I have slightly more complicated feelings about the show's increased focus on LGBTQ characters and issues. It's a bit off-putting when Ally rejects a guy entirely because he's bisexual but she does acknowledge it is her own irrational bias. It's work remembering this show was made twenty-five years ago. Of course I've seen people call for certain episodes to be removed from Disney+ but I'd say these are useful reminders of just how much society has changed in the last twenty-five years. Progressives have a tendency to pretend the right sort of people never at any point in history ever had the wrong sort of opinion. It's ironic for those called "progressive" not to what to mark progress or make an effort to understand it through observation.

Season four has a trans character named Cindy, a trans woman played by cisgender actress Lisa Edelstein. I can see arguments for both sides of the issue of whether cis actors should play trans characters. It may help the viewer see the trans character in a way that agrees with that character's self-perception. But I tend to feel any useful narrative on the trans experience would include the anxiety the trans person may feel at being able to "pass".

There is something ironic about "trans-visibility" in that many trans people for a long time wished not to be seen as trans but as simply men and women. The trans people who tend to show up in supporting roles on Disney and Netflix shows now seem like they might be more accurately called "gender fluid" and many do self-describe that way.
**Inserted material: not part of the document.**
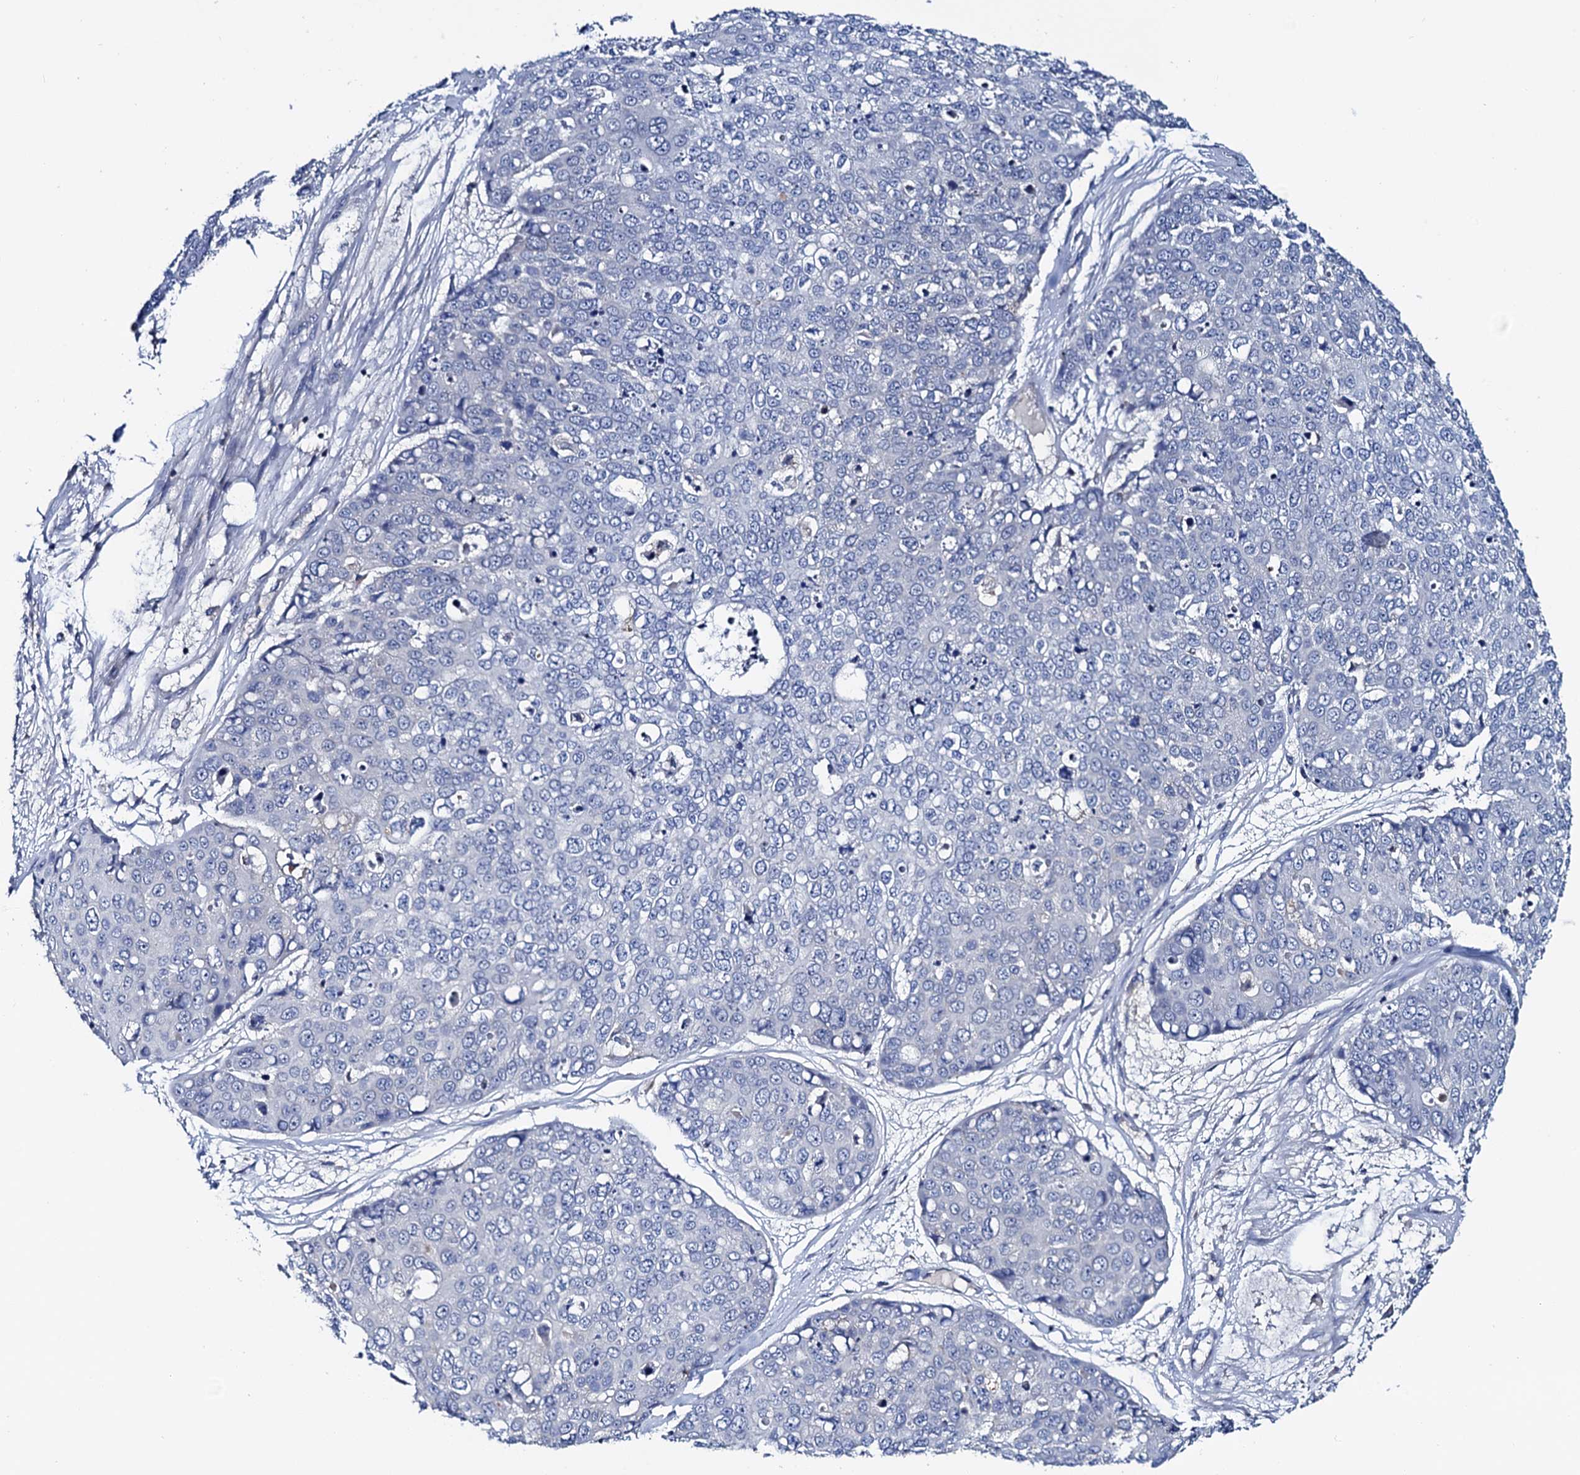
{"staining": {"intensity": "negative", "quantity": "none", "location": "none"}, "tissue": "skin cancer", "cell_type": "Tumor cells", "image_type": "cancer", "snomed": [{"axis": "morphology", "description": "Squamous cell carcinoma, NOS"}, {"axis": "topography", "description": "Skin"}], "caption": "Immunohistochemistry of skin cancer (squamous cell carcinoma) demonstrates no expression in tumor cells. The staining was performed using DAB to visualize the protein expression in brown, while the nuclei were stained in blue with hematoxylin (Magnification: 20x).", "gene": "MRPL48", "patient": {"sex": "female", "age": 44}}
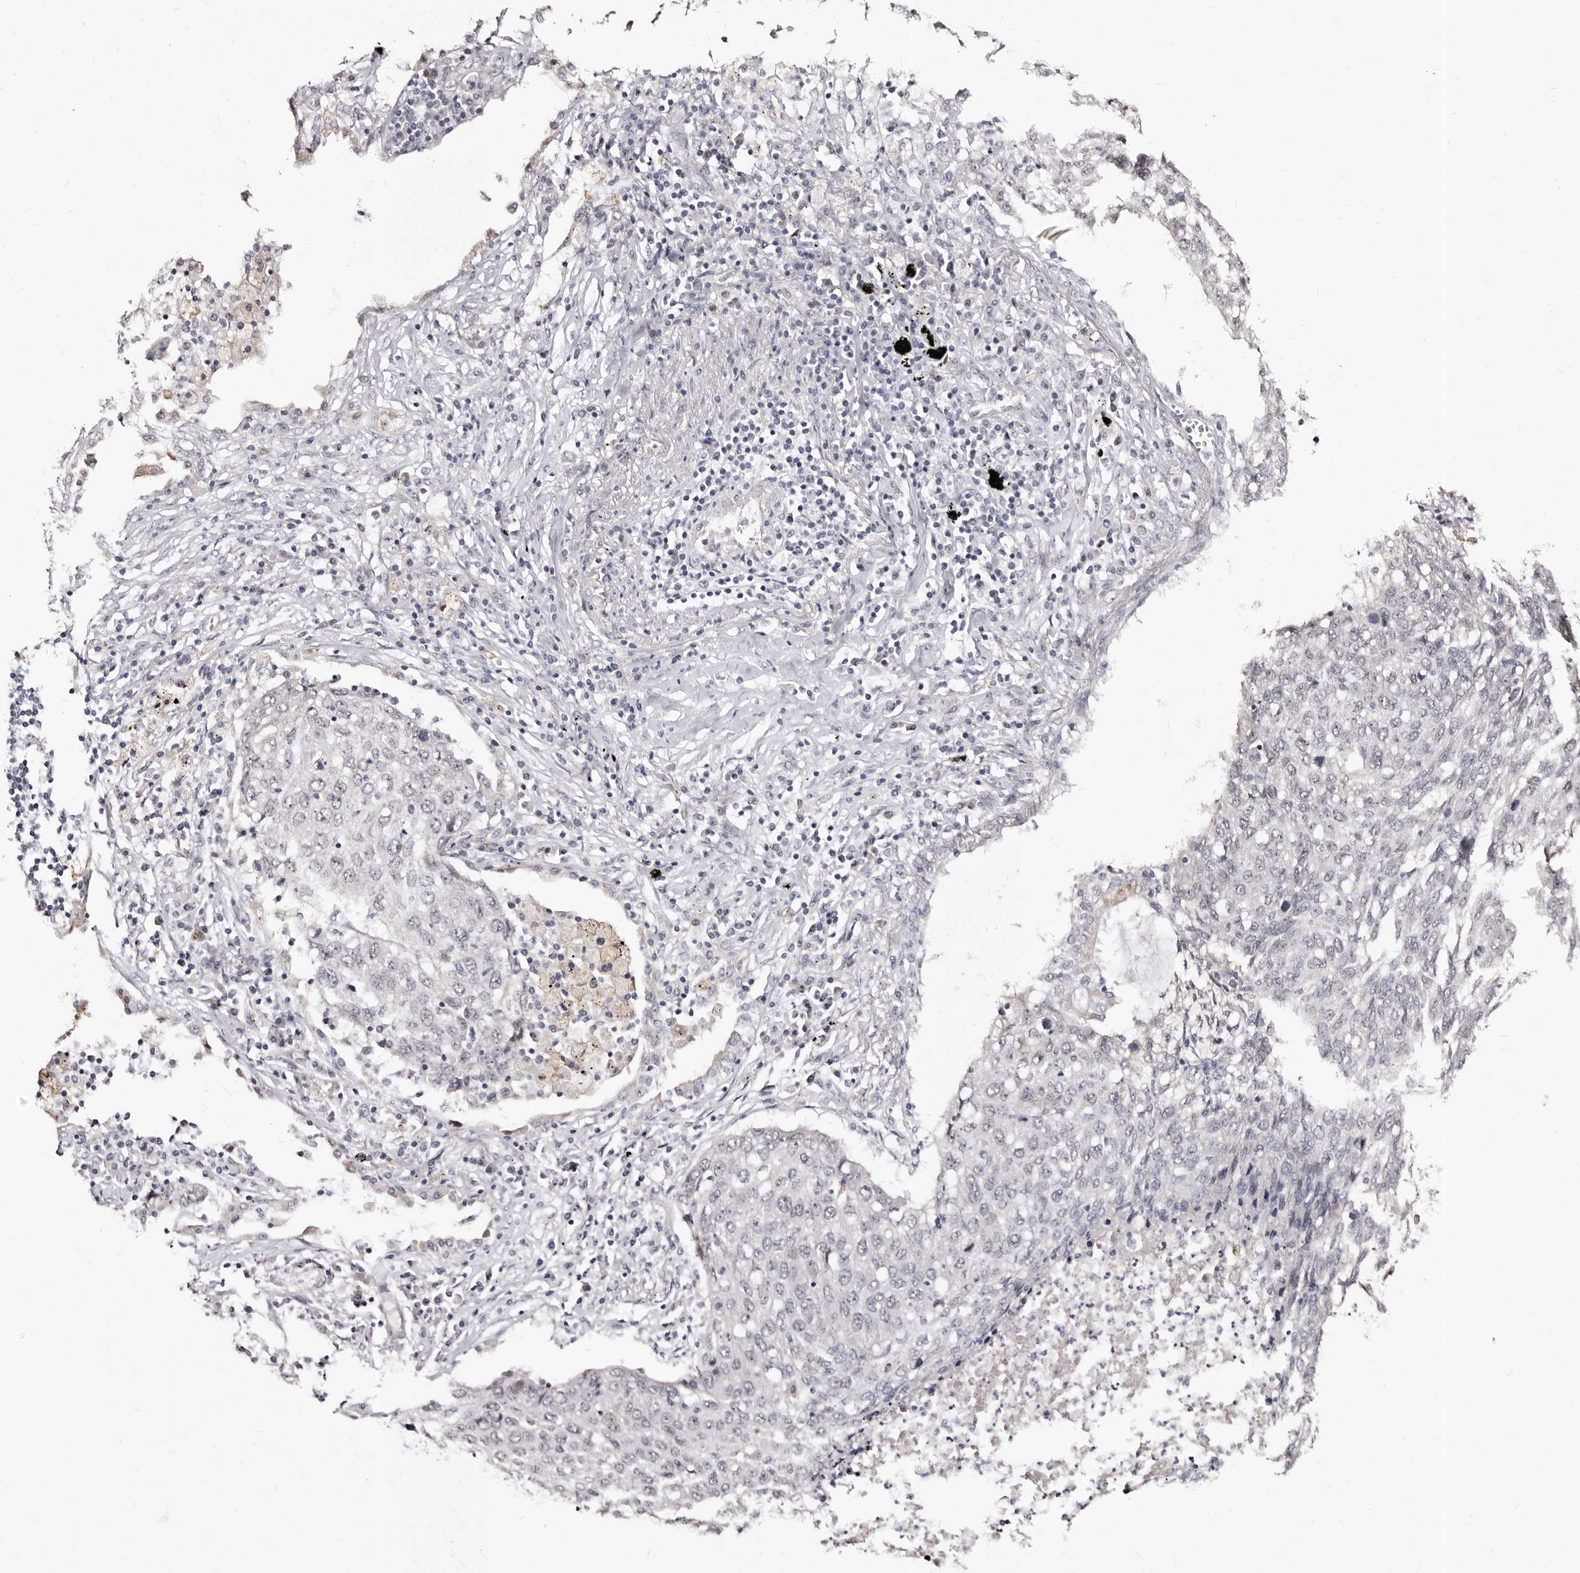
{"staining": {"intensity": "negative", "quantity": "none", "location": "none"}, "tissue": "lung cancer", "cell_type": "Tumor cells", "image_type": "cancer", "snomed": [{"axis": "morphology", "description": "Squamous cell carcinoma, NOS"}, {"axis": "topography", "description": "Lung"}], "caption": "There is no significant expression in tumor cells of squamous cell carcinoma (lung).", "gene": "PTAFR", "patient": {"sex": "female", "age": 63}}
Mark, like Larry, often seem like a pointless character. I really had no idea why he was introduced except maybe to fill Billy's role in scripts that had already been written. His relationship with Cindy is the first time he seemed to serve any particular function.

The best part of the episode I watched last night, "Love on Holiday" from December 4, 2000 is the subplot about Nelle who auctions herself off for a date. The winner ends up being a guy about to be sentenced for life in prison for euthanasia. This was a nice meeting of an intellectual moral quandary with a short tragic romance plot.